The film also features many female characters who support one another, such as Bella’s friends Jessica (Anna Kendrick) and Angela (Christian Serratos). Bella assures Angela she is a “strong, confident woman,” and urges her to subvert gender roles and ask Eric (Justin Chon) to the prom, instead of waiting for him to ask her. Edward’s sister Alice (Ashley Greene) immediately takes a liking to Bella, letting her know that she has seen the future, and they are going to be great friends. Bella also risks her life out of love and loyalty in order to try and save her mother from the violent vampire James (Cam Gigandet). Twilight not only centers individual female experience, but female friendship and support.
I previously outlined some of the ways in which Bella and Edward’s relationship is unhealthy, but what is particularly striking to me is how they get together in the first place. Bella is enchanted by Edward and his golden amber eyes in biology class, and does her best to strike up a friendship with him – she remains pleasant and engaged, even when he is incredibly rude to her. She slowly realizes that there is something different about him – something magical, possibly dangerous — and through her own research, pieces together that he is a vampire. She is active, not passive — she is the one that pursues him most of the time. Bella finds herself faced with creatures out of a horror movie, and instead of running away in fear, she bravely embraces and accepts them (particularly Edward). Edward can read everyone’s mind except Bella’s – this gives one the sense that she has hidden depth, and constantly leaves us questioning why she is not vulnerable to Edward’s probing vampire powers. Bella is open-minded, easily willing to accept that there is more to the world than meets the eye. She follows her heart, and does not shy away from her desires: she wants to be with Edward, so she pursues him. She doesn’t let Edward’s icy glares stop her from being friends with Jacob (Taylor Lautner), and conversely, she doesn’t let Jacob and his father convince her to stay away from Edward. She is played with vulnerability, wit, and quiet passion by the incredibly talented Kristen Stewart, an actress frequently criticized for not conforming to traditional ideas of femininity.

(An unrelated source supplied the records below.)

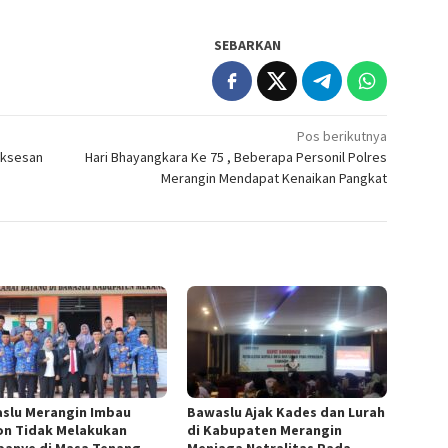
SEBARKAN
Pos berikutnya
uksesan
Hari Bhayangkara Ke 75 , Beberapa Personil Polres
Merangin Mendapat Kenaikan Pangkat
slu Merangin Imbau
Bawaslu Ajak Kades dan Lurah
on Tidak Melakukan
di Kabupaten Merangin
anye di Masa Tenang
Menjaga Netralitas Pada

One of my favorite things about Meyers’ story is its core concept: a family of vampires living in the lush, chilly Pacific Northwest, where one of the vampires falls in love with a human. It is a romantic and interesting, if not particularly unique, take on the literary (and cinematic) vampire tradition. Catherine Hardwicke’s film is the strongest entry in the cinematic series, largely because of the way she privileges the female gaze and point of view. The film is visually beautiful — one can almost feel the cold, damp air of Forks – and it can be seen as part of a larger whole: Catherine Hardwicke’s cohesive filmography. The film is perfectly cast, and features strong performances from many women and people of color (Eric, Tyler, Angela, Jacob, Laurent, and Billy, to name a few). The film was wildly successful at the box office, despite being criticized and dismissed by people who do not take female-centric projects seriously.
Surely, there are ideological problems with Twilight, but it is worth taking a closer look at. There are complexities and subtleties within the film and its performances that are not visible on the surface. Erzen said it best when she noted that critics should “…begin taking the complicated practices and pleasures of female fans seriously.”